■ Excerpt provided ■
--- START ---
# Unweighted hook restriction



## chipper1220 (Dec 15, 2013)

If a stream has a restriction for unweighted hooks what does it actually include? Can i still have weight above my hook? Can i still use lures if i switch out the hook to the correct gap? Anybody have any info? Thanks in advance!


----------



## GVDocHoliday (Sep 5, 2003)

It means what it says. No weight attached to the hook. Like m80's or jig heads. 

Lures can be used, but a lure by definition is not composed of lead.


----------



## chipper1220 (Dec 15, 2013)

Lol no m80's just making sure shots above the hook are fine.


----------



## chipper1220 (Dec 15, 2013)

Fishing spawn and want to be legal


----------



## GVDocHoliday (Sep 5, 2003)

Also remember it has to be a single hook.


----------



## Strongbad (Jul 24, 2010)

What about a steelhead jig under a bobber?


----------



## kzoofisher (Mar 6, 2011)

Strongbad said:


> What about a steelhead jig under a bobber?





M. Tonello said:


> Adam Bradley is correct- this new reg will not restrict the use of jigs for steelhead. The entire reason for this new reg is to help our Conservation Officers target illegal snaggers by making their favorite snagging tackle illegal. Our COs realize that anyone fishing a jig/waxie under a bobber is not snagging, simple as that.


You'll have to trust to the discretion of the CO if you are salmon fishing with a jig under a bobber before 11/15. I believe CO's are reasonable people who can tell the difference between a fishing rig and a snagging rig. Never had a problem with any CO I've ever met.


----------



## jd4223 (Feb 12, 2012)
--- END ---
■ Tasks to perform ■
(A) List every distinct username that appears in a post header in the unweighted hook thread.
(B) Write the next part of the unweighted hook thread, beginning with the post from jd4223.

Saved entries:
--- START ---
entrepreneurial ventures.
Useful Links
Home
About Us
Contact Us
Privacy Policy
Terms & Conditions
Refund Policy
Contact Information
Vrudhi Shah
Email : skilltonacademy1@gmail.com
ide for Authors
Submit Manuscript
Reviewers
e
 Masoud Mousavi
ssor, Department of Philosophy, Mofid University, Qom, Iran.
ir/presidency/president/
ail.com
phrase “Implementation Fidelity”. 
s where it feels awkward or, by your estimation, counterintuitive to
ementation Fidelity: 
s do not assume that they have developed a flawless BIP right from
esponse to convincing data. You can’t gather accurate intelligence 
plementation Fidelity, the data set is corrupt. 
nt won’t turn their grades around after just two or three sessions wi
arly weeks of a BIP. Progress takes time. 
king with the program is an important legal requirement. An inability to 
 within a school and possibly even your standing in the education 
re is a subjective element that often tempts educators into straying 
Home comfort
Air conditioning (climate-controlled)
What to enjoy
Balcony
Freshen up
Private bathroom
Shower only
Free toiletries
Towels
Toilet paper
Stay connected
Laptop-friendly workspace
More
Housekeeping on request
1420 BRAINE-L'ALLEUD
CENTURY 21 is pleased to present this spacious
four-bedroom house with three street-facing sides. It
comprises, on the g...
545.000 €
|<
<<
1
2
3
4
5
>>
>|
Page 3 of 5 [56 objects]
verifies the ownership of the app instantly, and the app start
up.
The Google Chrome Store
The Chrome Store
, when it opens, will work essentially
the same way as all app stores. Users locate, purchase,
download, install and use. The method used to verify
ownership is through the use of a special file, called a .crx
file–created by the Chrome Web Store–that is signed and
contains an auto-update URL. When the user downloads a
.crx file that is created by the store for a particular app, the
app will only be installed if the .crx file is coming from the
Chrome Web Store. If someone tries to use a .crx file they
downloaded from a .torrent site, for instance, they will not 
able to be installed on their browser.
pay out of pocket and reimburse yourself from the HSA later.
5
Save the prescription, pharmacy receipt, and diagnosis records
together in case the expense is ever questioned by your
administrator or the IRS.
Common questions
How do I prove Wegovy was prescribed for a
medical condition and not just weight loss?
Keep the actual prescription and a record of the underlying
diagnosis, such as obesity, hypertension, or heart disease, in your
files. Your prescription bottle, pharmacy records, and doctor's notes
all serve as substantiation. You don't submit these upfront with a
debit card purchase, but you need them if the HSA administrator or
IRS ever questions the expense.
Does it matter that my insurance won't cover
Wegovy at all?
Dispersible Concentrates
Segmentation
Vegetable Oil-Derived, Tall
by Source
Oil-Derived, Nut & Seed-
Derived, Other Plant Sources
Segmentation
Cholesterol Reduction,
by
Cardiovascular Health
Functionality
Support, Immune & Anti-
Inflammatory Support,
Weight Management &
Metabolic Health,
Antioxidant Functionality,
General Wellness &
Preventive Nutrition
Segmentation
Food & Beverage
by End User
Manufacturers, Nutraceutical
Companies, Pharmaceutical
--- END ---
■ Exercise results ■
(A) chipper1220, GVDocHoliday, Strongbad, kzoofisher, jd4223

(B)
"Discretion" is the key word!If I use a bead head nymph and the DNR chooses to use his/her "Discretion"and issue me a ticket for violating the "No Weighted Hook"rule,then what?Some of us have run into these DNR Officers who like to exercise their"Discretion"every chance they get.No painting with a broad brush against all DNR.Just like certain law enforcement officers who use poor discretion when enforcing the law.It's not worth the risk and hope the DNR who is checking you isn't having a bad day and wants to use his/her "Discretion"when addressing your violation of the weighted hook rule.


----------



## Robert Holmes (Oct 13, 2008)

jd4223 said:


> "Discretion" is the key word!If I use a bead head nymph and the DNR chooses to use his/her "Discretion"and issue me a ticket for violating the "No Weighted Hook"rule,then what?Some of us have run into these DNR Officers who like to exercise their"Discretion"every chance they get.No painting with a broad brush against all DNR.Just like certain law enforcement officers who use poor discretion when enforcing the law.It's not worth the risk and hope the DNR who is checking you isn't having a bad day and wants to use his/her "Discretion"when addressing your violation of the weighted hook rule.


They won't waste their time with you unless you are using that bead head with a snagging motion, it has been done before. They have bigger fish to fry and they are not too hard to find.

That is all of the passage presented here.